Data provided:

□ □ □

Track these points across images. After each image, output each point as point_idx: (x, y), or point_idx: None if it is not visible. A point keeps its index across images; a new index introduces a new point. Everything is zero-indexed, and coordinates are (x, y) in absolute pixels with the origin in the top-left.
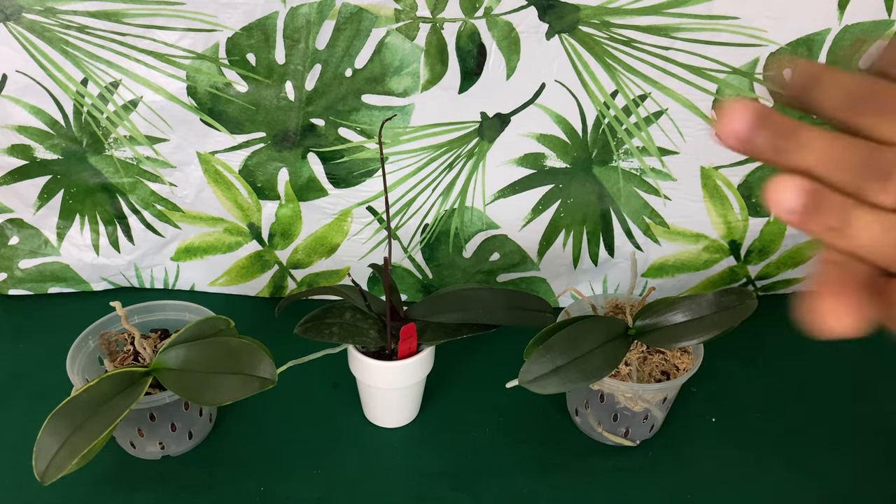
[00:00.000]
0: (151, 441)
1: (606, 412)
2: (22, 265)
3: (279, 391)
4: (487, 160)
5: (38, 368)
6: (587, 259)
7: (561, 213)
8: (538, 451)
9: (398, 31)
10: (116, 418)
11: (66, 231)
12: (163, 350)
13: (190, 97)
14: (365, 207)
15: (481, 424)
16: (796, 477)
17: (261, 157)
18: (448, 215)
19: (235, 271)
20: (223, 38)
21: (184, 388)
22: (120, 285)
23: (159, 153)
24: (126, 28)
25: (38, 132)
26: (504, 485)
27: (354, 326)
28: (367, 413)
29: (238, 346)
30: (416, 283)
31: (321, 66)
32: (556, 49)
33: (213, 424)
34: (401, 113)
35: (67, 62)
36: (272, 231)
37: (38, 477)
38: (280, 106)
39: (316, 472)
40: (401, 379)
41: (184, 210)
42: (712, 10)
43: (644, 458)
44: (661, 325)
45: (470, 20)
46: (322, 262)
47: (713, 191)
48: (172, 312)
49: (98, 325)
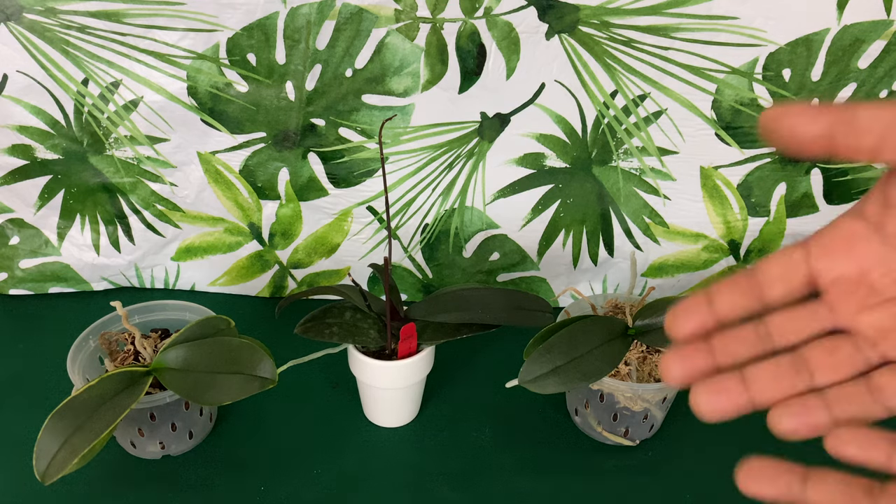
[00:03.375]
0: (152, 441)
1: (606, 412)
2: (22, 265)
3: (279, 391)
4: (487, 160)
5: (38, 368)
6: (587, 259)
7: (561, 212)
8: (538, 451)
9: (398, 31)
10: (117, 418)
11: (67, 231)
12: (163, 350)
13: (190, 97)
14: (365, 207)
15: (481, 424)
16: None
17: (261, 157)
18: (448, 215)
19: (236, 271)
20: (224, 39)
21: (184, 388)
22: (120, 285)
23: (160, 153)
24: (127, 28)
25: (39, 132)
26: (504, 485)
27: (354, 326)
28: (367, 413)
29: (238, 346)
30: (416, 283)
31: (321, 66)
32: (555, 49)
33: (213, 424)
34: (401, 113)
35: (68, 62)
36: (272, 231)
37: (39, 477)
38: (280, 106)
39: (316, 472)
40: (401, 379)
41: (184, 210)
42: (712, 11)
43: (644, 457)
44: (661, 325)
45: (470, 20)
46: (322, 261)
47: (712, 190)
48: (173, 312)
49: (98, 325)
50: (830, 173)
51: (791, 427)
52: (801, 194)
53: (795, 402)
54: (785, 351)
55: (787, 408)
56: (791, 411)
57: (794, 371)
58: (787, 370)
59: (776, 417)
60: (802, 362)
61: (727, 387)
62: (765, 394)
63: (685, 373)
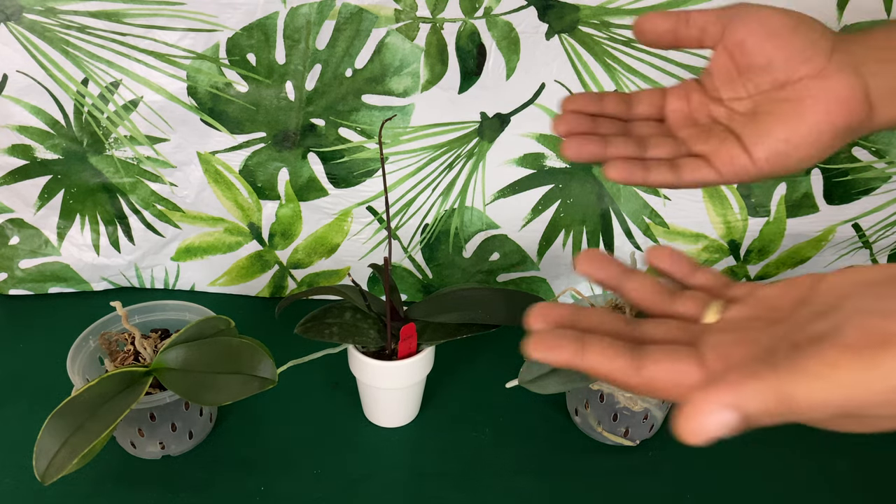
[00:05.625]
0: (152, 441)
1: (606, 412)
2: (22, 265)
3: (279, 391)
4: (487, 160)
5: (38, 368)
6: None
7: (561, 213)
8: (538, 451)
9: (398, 31)
10: (117, 418)
11: (67, 231)
12: (163, 350)
13: (190, 97)
14: (365, 207)
15: (481, 424)
16: (797, 477)
17: (261, 157)
18: (448, 215)
19: (235, 271)
20: (223, 39)
21: (184, 388)
22: (120, 285)
23: (160, 153)
24: (126, 28)
25: (39, 132)
26: (504, 485)
27: (354, 326)
28: (367, 413)
29: (238, 346)
30: (416, 283)
31: (321, 66)
32: (555, 49)
33: (213, 424)
34: (401, 113)
35: (68, 62)
36: (272, 231)
37: (39, 477)
38: (280, 106)
39: (316, 472)
40: (401, 379)
41: (184, 210)
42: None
43: (644, 457)
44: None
45: (470, 20)
46: (322, 262)
47: (713, 191)
48: (172, 312)
49: (98, 325)
50: (831, 173)
51: (619, 176)
52: (801, 194)
53: (627, 161)
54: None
55: (620, 163)
56: (621, 166)
57: (636, 145)
58: (632, 144)
59: (611, 168)
60: (643, 143)
61: (594, 141)
62: (613, 150)
63: (571, 128)
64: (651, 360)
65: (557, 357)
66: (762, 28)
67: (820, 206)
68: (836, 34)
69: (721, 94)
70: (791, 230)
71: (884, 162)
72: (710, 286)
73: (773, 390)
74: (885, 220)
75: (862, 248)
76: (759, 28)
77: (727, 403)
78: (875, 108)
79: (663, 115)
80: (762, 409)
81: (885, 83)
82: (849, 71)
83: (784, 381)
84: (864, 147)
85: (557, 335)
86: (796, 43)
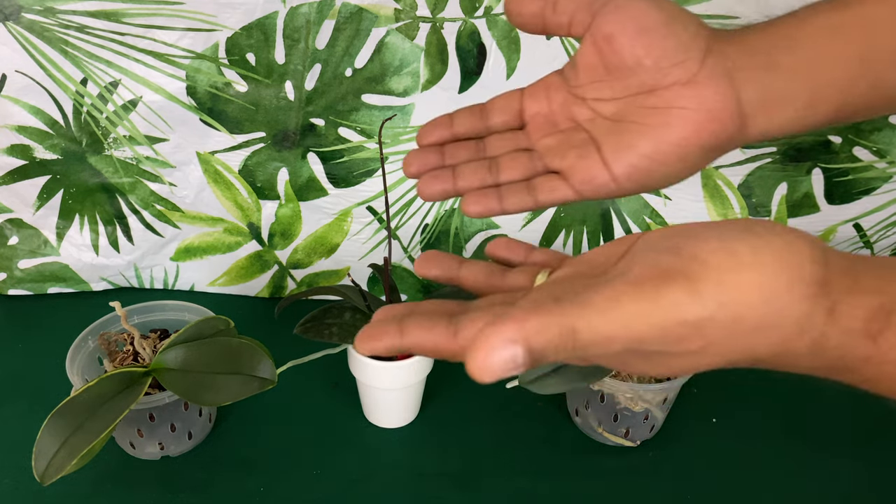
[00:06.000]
0: (151, 441)
1: (607, 412)
2: (21, 265)
3: (279, 391)
4: None
5: (38, 368)
6: None
7: (561, 213)
8: (538, 451)
9: (398, 30)
10: (116, 418)
11: (66, 231)
12: (162, 350)
13: (189, 97)
14: (365, 207)
15: (481, 424)
16: (797, 477)
17: (261, 157)
18: (448, 215)
19: (235, 271)
20: (223, 38)
21: (183, 389)
22: (119, 285)
23: (159, 153)
24: (126, 28)
25: (38, 132)
26: (504, 485)
27: (354, 326)
28: (367, 413)
29: (238, 346)
30: (416, 283)
31: (321, 66)
32: (556, 49)
33: (212, 424)
34: (401, 113)
35: (67, 62)
36: (272, 231)
37: (38, 477)
38: (280, 106)
39: (316, 472)
40: (401, 379)
41: (183, 210)
42: (711, 10)
43: (644, 458)
44: None
45: (470, 20)
46: (322, 262)
47: (713, 191)
48: (172, 312)
49: (98, 325)
50: (831, 173)
51: (474, 211)
52: (802, 194)
53: (480, 193)
54: (489, 159)
55: (472, 196)
56: (474, 199)
57: (488, 170)
58: (483, 170)
59: (465, 203)
60: (496, 166)
61: (442, 177)
62: (464, 183)
63: (419, 168)
64: (468, 320)
65: (381, 343)
66: (633, 23)
67: (821, 206)
68: (712, 32)
69: (585, 94)
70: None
71: (885, 162)
72: (548, 261)
73: (556, 324)
74: (886, 220)
75: (863, 247)
76: (630, 23)
77: (511, 338)
78: (747, 119)
79: (522, 122)
80: (546, 343)
81: (759, 92)
82: (721, 78)
83: (567, 314)
84: (864, 147)
85: (377, 326)
86: (668, 44)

□ □ □

What to produce:
Work from the entries above. Set down exactly and only the lines from the line with "61: (727, 387)" to the line with "86: (796, 43)", both included, and leave the pictures out.

Answer space:
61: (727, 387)
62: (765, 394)
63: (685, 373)
[00:05.625]
0: (152, 441)
1: (606, 412)
2: (22, 265)
3: (279, 391)
4: (487, 160)
5: (38, 368)
6: None
7: (561, 213)
8: (538, 451)
9: (398, 31)
10: (117, 418)
11: (67, 231)
12: (163, 350)
13: (190, 97)
14: (365, 207)
15: (481, 424)
16: (797, 477)
17: (261, 157)
18: (448, 215)
19: (235, 271)
20: (223, 39)
21: (184, 388)
22: (120, 285)
23: (160, 153)
24: (126, 28)
25: (39, 132)
26: (504, 485)
27: (354, 326)
28: (367, 413)
29: (238, 346)
30: (416, 283)
31: (321, 66)
32: (555, 49)
33: (213, 424)
34: (401, 113)
35: (68, 62)
36: (272, 231)
37: (39, 477)
38: (280, 106)
39: (316, 472)
40: (401, 379)
41: (184, 210)
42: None
43: (644, 457)
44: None
45: (470, 20)
46: (322, 262)
47: (713, 191)
48: (172, 312)
49: (98, 325)
50: (831, 173)
51: (619, 176)
52: (801, 194)
53: (627, 161)
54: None
55: (620, 163)
56: (621, 166)
57: (636, 145)
58: (632, 144)
59: (611, 168)
60: (643, 143)
61: (594, 141)
62: (613, 150)
63: (571, 128)
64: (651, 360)
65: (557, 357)
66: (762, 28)
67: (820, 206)
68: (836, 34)
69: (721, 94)
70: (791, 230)
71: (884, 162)
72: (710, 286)
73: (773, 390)
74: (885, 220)
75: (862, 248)
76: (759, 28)
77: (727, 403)
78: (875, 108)
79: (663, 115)
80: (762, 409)
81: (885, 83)
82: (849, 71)
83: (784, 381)
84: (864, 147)
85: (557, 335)
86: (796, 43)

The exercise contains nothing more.